Responsiveness of the WOMAC has been reported to be good, both for the Likert and the VAS versions [47–52]. However, these studies make no attempt to adjust for the ordinal nature of the Likert scale or VAS, and the resulting differential deviation from the interval scale metric. As the calculation of responsiveness involves mathematical operations which are not supported by ordinal data, the results based upon ordinal data may be spurious [53]. Clinicians and others may be tempted to choose the VAS version of the scale because it seems more responsive than a Likert version. Figure 1 showed that a wide range of ordinal raw score points in the middle of the score range are associated with a very small number of actual metric points, and that at the margins the converse is true. In other words, the distance between data points in the middle of a visual analogue scale (in millimetres) as deduced from the raw (ordinal) data is in fact much smaller once data are transformed into interval level data and thus the calculation of the SRM provides a good example of the impact of the misuse of ordinal data. Consequently, the level of responsiveness is spurious, as evidenced by the fall in SRM on all subscales when calculated using the interval data (where the technique is valid). Therefore, when using raw ordinal data researchers and clinicians run the risk of misinference, regarding the magnitude of change in pain and physical functioning [54]. Other studies employing Rasch analyses of visual analogue scales have not reported on the logit range and we can therefore not compare these findings to others. Further work needs to be undertaken to evaluate the effect of scale units (i.e. ordinal versus interval) upon statistics such as the SRM, and upon routine interpretation of outcome.

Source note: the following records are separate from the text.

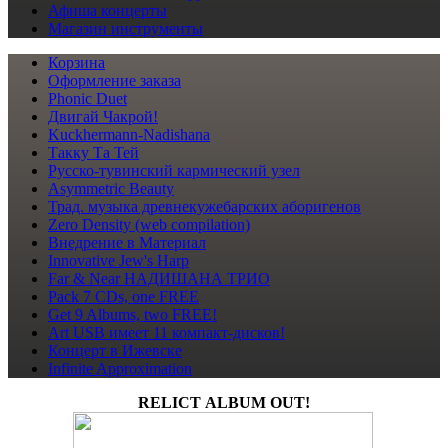
Афиша
концерты
Магазин
инструменты
Корзина
Оформление заказа
Phonic Duet
Двигай Чакрой!
Kuckhermann-Nadishana
Такку Та Тей
Русско-тувинский кармический узел
Asymmetric Beauty
Трад. музыка древнекужебарских аборигенов
Zero Density (web compilation)
Внедрение в Материал
Innovative Jew's Harp
Far & Near НАДИШАНА ТРИО
Pack 7 CDs, one FREE
Get 9 Albums, two FREE!
Art USB имеет 11 компакт-дисков!
Концерт в Ижевске
Infinite Approximation
RELICT ALBUM OUT!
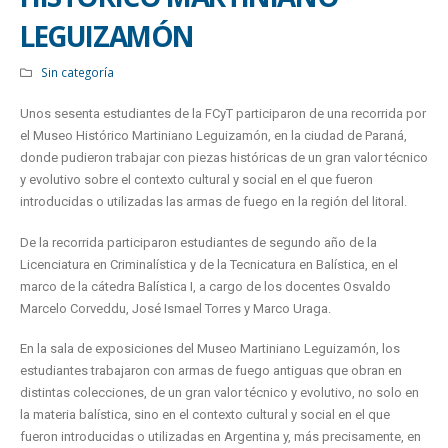
LEGUIZAMÓN
Sin categoría
Unos sesenta estudiantes de la FCyT participaron de una recorrida por
el Museo Histórico Martiniano Leguizamón, en la ciudad de Paraná,
donde pudieron trabajar con piezas históricas de un gran valor técnico
y evolutivo sobre el contexto cultural y social en el que fueron
introducidas o utilizadas las armas de fuego en la región del litoral.
De la recorrida participaron estudiantes de segundo año de la
Licenciatura en Criminalística y de la Tecnicatura en Balística, en el
marco de la cátedra Balística I, a cargo de los docentes Osvaldo
Marcelo Corveddu, José Ismael Torres y Marco Uraga.
En la sala de exposiciones del Museo Martiniano Leguizamón, los
estudiantes trabajaron con armas de fuego antiguas que obran en
distintas colecciones, de un gran valor técnico y evolutivo, no solo en
la materia balística, sino en el contexto cultural y social en el que
fueron introducidas o utilizadas en Argentina y, más precisamente, en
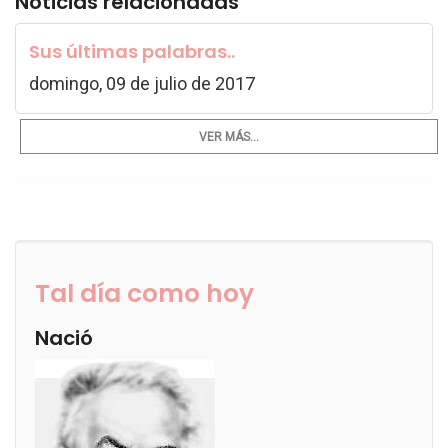
Noticias relacionadas
Sus últimas palabras..
domingo, 09 de julio de 2017
VER MÁS...
Tal día como hoy
Nació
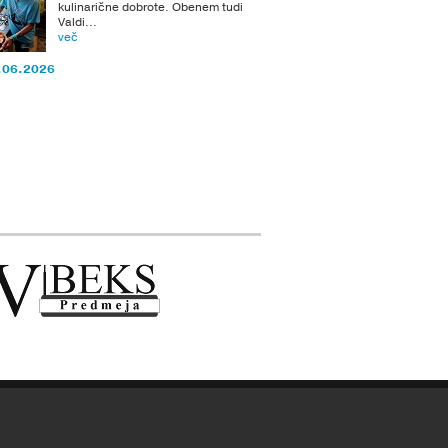
kulinarične dobrote. Obenem tudi
Valdi...
več
.06.2026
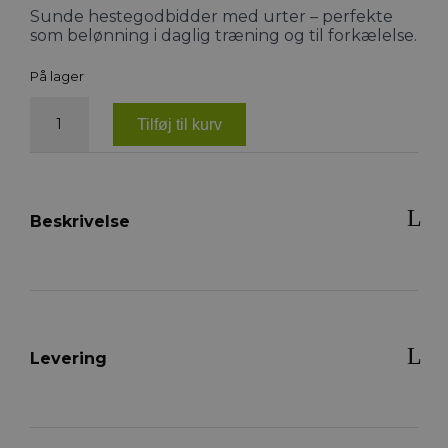
Sunde hestegodbidder med urter – perfekte
som belønning i daglig træning og til forkælelse.
På lager
AVEVE
Healthy
Tilføj til kurv
Treats
Herbal
1kg
antal
Beskrivelse
Levering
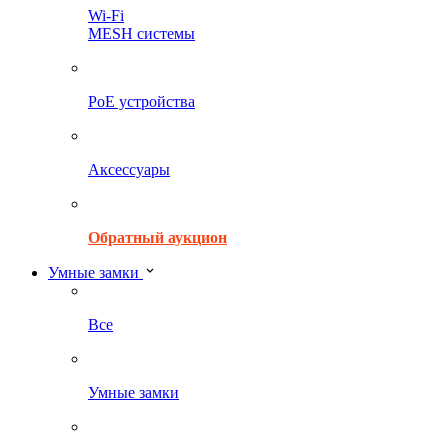
Wi-Fi
MESH системы
PoE устройства
Аксессуары
Обратный аукцион
Умные замки
Все
Умные замки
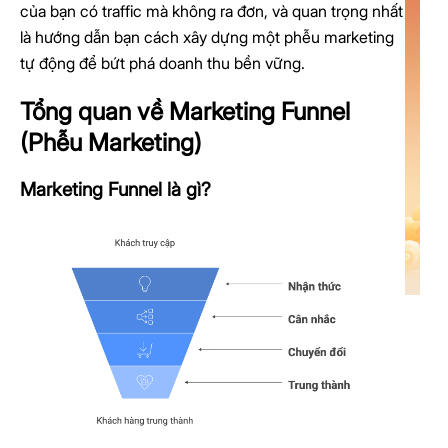
của bạn có traffic mà không ra đơn, và quan trọng nhất
là hướng dẫn bạn cách xây dựng một phễu marketing
tự động để bứt phá doanh thu bền vững.
Tổng quan về Marketing Funnel
(Phễu Marketing)
Marketing Funnel là gì?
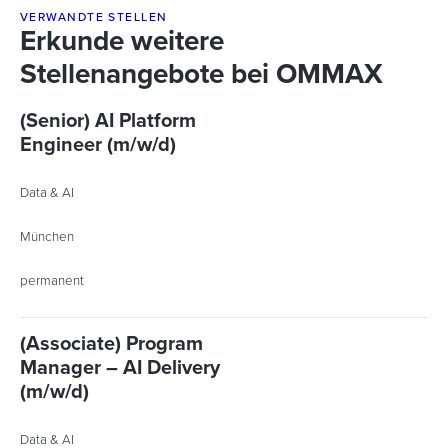
VERWANDTE STELLEN
Erkunde weitere
Stellenangebote bei OMMAX
(Senior) AI Platform
Engineer (m/w/d)
Data & AI
München
permanent
(Associate) Program
Manager – AI Delivery
(m/w/d)
Data & AI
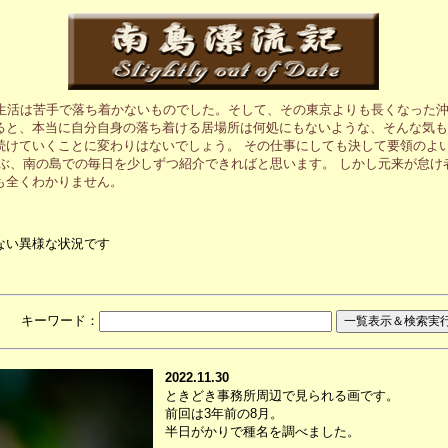
生活は苦手で落ち着かないものでした。そして、その東京よりも長くなった沖
ると、本当に自分自身の落ち着ける居場所は何処にもないような、そんな気も
続けていくことに変わりはないでしょう。 その仕事にしても決して要領のよ
ぶ、南の島での毎日を少しずつ紹介できればと思います。 しかし元来が怠け
も全くわかりません。
ない異様な状況です
月 キーワード：
2022.11.30
ときどき事務所周辺で見られる画です。
前回は3年前の8月。
半日がかりで種名を調べました。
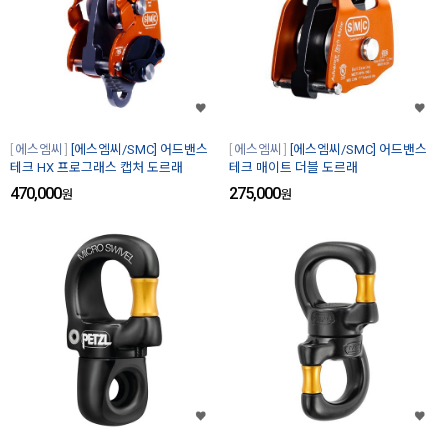
에스엠씨
[에스엠씨/SMC] 어드밴스
에스엠씨
[에스엠씨/SMC] 어드밴스
테크 HX 프로그래스 캡처 도르래
테크 매이트 더블 도르래
470,000
275,000
원
원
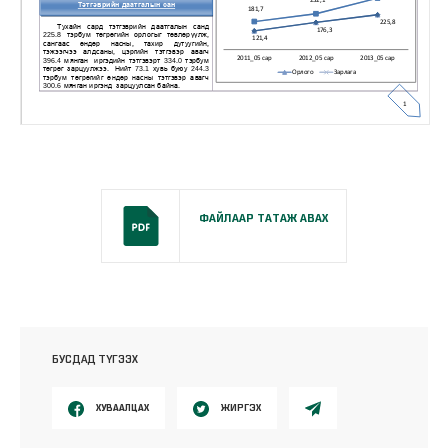
ФАЙЛААР ТАТАЖ АВАХ
БУСДАД ТҮГЭЭХ
ХУВААЛЦАХ
ЖИРГЭХ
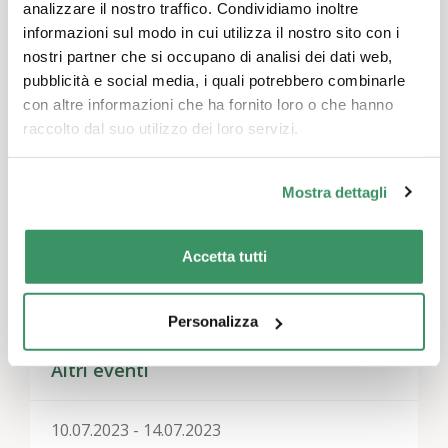
analizzare il nostro traffico. Condividiamo inoltre
Lascia un commento
informazioni sul modo in cui utilizza il nostro sito con i
Devi essere
connesso
per inviare un commento.
nostri partner che si occupano di analisi dei dati web,
pubblicità e social media, i quali potrebbero combinarle
con altre informazioni che ha fornito loro o che hanno
raccolto dal suo utilizzo dei loro servizi.
Temi
Formazione
,
Comunicazione e media
,
Generatività e
Mostra dettagli
storia
Regioni
Accetta tutti
Estero, Tutta la Svizzera
Personalizza
Altri eventi
10.07.2023 - 14.07.2023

There are a number of limitations to the study. The sample is taken from those awaiting arthroplasty and therefore may be reflective of only those with moderate or severe pain and functional limitations. Consequently the findings need replication in those with lesser severity. The high person fit residual SD found in the Physical Functioning subscale was puzzling and could not be explained by the effects of a number of independent variables such as gender, age, time on the waiting list and joint. It is possible that these may also be a function of the large number of data points, and the associated sample size and again this will require further work.